Saturday, February 15, 2003
everyone knows that when someone sneezes there will 9 out of 10 times be someone to say "god bless you", or atleast one of its variants. there is in fact a sneeze nazi in my classes who appears to compete at say it before anyone else can. it occured to me that there is nothing you can say when somebody coughs. it is an act that i personally (for some reason) hate. when people cough in class, especially during a test, i resent them as people when it isnt rude or even avoidable. there should be something "required" to say after somebody coughs. i propose we all say: Stop It. i think this would work out well by letting the cougher know that what they have done is not acceptable as well as giving yet another opportunity for stupid competition to see who can be the loudest and angriest.

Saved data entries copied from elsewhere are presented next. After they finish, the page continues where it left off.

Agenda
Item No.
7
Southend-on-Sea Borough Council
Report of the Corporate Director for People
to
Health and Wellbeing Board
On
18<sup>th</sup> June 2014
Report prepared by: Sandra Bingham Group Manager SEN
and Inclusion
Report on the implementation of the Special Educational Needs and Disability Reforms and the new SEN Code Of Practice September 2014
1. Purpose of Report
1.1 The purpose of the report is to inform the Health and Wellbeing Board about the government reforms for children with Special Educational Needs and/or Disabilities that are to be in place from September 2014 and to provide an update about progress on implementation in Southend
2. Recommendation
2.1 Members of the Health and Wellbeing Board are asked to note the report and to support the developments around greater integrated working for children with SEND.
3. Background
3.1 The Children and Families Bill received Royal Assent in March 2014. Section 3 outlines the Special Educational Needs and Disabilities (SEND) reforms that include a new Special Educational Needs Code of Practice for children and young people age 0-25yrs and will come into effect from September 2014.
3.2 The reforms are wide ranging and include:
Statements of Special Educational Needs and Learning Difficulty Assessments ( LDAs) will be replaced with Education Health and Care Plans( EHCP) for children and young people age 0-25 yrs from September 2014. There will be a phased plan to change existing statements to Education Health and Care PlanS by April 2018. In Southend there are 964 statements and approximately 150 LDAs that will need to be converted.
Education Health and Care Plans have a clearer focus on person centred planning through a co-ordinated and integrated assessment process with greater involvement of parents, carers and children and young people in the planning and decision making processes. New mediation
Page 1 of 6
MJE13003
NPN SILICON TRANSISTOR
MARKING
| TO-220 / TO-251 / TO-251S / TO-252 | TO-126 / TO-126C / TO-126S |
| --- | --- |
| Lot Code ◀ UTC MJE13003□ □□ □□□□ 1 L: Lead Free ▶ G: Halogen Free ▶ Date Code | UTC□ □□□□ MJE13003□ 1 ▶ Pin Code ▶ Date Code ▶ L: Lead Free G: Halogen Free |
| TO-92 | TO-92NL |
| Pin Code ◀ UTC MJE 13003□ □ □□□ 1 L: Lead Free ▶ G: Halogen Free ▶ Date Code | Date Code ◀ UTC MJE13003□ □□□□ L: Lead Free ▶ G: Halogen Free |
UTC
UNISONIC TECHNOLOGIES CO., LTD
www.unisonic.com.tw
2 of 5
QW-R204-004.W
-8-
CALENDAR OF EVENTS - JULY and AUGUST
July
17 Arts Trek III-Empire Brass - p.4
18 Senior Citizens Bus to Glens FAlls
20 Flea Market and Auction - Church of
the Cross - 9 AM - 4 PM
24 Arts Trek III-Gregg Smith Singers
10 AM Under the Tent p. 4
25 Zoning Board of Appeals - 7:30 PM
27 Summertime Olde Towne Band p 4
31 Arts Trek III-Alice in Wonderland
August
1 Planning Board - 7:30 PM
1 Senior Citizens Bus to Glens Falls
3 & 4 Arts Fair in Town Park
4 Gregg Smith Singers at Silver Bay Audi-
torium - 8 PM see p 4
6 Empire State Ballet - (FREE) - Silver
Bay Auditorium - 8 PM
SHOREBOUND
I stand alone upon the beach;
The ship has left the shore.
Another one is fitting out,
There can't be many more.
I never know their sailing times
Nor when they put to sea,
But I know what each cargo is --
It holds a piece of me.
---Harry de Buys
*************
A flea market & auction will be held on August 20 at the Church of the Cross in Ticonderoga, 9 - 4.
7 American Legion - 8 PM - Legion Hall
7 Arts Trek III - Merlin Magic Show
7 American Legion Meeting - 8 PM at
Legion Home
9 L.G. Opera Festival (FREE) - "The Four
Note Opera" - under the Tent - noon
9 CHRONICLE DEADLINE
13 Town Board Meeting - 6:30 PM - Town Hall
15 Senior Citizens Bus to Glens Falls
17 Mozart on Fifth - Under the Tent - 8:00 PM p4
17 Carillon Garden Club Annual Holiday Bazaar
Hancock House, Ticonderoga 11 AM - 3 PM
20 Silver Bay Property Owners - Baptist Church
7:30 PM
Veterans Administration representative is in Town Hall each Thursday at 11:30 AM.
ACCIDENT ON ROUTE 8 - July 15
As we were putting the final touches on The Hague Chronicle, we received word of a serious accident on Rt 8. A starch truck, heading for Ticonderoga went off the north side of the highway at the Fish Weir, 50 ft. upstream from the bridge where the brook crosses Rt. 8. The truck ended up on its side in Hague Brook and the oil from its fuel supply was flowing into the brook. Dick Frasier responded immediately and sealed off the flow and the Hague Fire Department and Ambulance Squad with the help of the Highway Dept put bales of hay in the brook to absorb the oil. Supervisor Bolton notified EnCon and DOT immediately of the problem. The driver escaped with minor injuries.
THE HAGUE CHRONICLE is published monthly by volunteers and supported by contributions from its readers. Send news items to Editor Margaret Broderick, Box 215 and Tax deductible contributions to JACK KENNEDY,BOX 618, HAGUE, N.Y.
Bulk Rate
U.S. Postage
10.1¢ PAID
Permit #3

Thursday, February 13, 2003
yeah so, today was probably the worst day ever. after being horrifyingly sick yesterday i was awarded with a great day of classes. here is what i dealt with: 9:15, Chemical Engineering Calculations midterm, 10:30, Calculus IV for engineers midterm, 1:35 organic chemistry quiz, 4:05, problems with applications quiz. not to mention that it as so goddamn windy. since my haircut i think i get frostbite on my skull everytime i leave the cozy warmth of willis hall to endure the horrible wrath that is the wintery winds of boston in february.
Sunday, February 09, 2003
ok, so maria, the freckled girl, me and joe went to harvard square yesterday to waste some time. at the harvard T station, there was one of those guys. the guy i refer to is the one who walks around with a boombox on his shoulder forcing you to listen to whatever horrible music he himself listens to. not only were we subjected to this less-than-good music (some sort of tribal rap) but we were right behind him on the escalator and had to keep from laughing. the man was wearing stereotypical clothing that those boombox guys tend to wear, as well as a bandana. now, since youre all racist youre probably picturing a black guy with a bandana on his head with baggy jeans and a nice new boombox. you are mistaken on every count if this description resembles your mental picture. his boombox was closer to a fisher price tape player that was all beat to hell and basically looked ridiculous. his clothes were pretty tattered and it looked like his jacket got a bunch of paint on it. if youve been paying attention youve noticed ive said very little about this bandana. i have been saving the best for last. he was wearing it over his face like a western bank robber and you could just see his eyes and like an inch of his forehead below his hat. i literally almost laughed in his face when i saw him.